■ Task ■
Using the records that appear below, write out exactly the lines from the one with "framed print: present [1478,137,1832,469]" through the one with "side table: present [273,263,383,366]", keeping both end lines.

(Bounding box coordinate data)
▬▬▬
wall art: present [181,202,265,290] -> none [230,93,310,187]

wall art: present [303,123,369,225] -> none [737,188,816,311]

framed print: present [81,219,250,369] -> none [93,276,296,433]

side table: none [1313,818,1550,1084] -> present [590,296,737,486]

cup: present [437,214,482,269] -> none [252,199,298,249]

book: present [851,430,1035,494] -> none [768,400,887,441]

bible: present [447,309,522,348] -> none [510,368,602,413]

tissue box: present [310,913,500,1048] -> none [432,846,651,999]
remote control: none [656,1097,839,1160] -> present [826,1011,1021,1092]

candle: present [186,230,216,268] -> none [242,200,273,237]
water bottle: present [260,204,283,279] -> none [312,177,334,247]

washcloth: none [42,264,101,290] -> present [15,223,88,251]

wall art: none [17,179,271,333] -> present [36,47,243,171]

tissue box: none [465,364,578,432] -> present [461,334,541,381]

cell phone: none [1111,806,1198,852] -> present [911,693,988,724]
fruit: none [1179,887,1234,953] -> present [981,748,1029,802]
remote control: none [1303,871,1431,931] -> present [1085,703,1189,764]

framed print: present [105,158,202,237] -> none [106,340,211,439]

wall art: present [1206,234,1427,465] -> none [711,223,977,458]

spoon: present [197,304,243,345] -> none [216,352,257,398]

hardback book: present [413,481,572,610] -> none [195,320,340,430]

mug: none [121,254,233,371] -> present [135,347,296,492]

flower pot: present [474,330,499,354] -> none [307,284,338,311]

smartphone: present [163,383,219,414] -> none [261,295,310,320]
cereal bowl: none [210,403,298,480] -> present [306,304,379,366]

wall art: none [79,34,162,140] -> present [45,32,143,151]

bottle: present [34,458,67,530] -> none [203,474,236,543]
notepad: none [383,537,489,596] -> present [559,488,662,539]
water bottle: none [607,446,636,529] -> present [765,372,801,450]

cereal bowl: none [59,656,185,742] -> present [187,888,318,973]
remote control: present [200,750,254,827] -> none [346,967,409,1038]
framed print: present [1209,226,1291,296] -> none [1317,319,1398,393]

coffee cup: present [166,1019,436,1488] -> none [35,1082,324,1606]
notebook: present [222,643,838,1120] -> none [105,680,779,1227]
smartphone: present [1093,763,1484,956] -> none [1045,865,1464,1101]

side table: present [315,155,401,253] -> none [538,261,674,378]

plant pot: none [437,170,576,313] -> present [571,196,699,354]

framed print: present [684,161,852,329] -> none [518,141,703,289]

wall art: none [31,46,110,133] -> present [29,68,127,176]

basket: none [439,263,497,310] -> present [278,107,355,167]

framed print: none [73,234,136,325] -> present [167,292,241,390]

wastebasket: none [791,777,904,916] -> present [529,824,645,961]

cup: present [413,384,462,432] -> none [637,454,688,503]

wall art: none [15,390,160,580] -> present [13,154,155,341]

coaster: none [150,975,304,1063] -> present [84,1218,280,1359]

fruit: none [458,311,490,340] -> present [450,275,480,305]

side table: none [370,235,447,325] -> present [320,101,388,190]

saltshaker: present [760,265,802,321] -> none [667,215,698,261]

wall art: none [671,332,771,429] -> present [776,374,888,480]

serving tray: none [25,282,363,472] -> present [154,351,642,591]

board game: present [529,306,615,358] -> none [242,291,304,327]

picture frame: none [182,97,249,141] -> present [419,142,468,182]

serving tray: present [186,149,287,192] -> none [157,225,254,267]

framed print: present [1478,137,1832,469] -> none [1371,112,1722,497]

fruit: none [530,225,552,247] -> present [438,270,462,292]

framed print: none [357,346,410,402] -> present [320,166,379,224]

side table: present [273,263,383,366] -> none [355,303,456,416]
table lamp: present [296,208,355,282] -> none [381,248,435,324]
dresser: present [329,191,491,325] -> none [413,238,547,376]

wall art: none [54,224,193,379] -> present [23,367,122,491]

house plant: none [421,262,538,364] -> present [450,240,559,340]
▬▬▬
■ Expected output ■
framed print: present [1478,137,1832,469] -> none [1371,112,1722,497]

fruit: none [530,225,552,247] -> present [438,270,462,292]

framed print: none [357,346,410,402] -> present [320,166,379,224]

side table: present [273,263,383,366] -> none [355,303,456,416]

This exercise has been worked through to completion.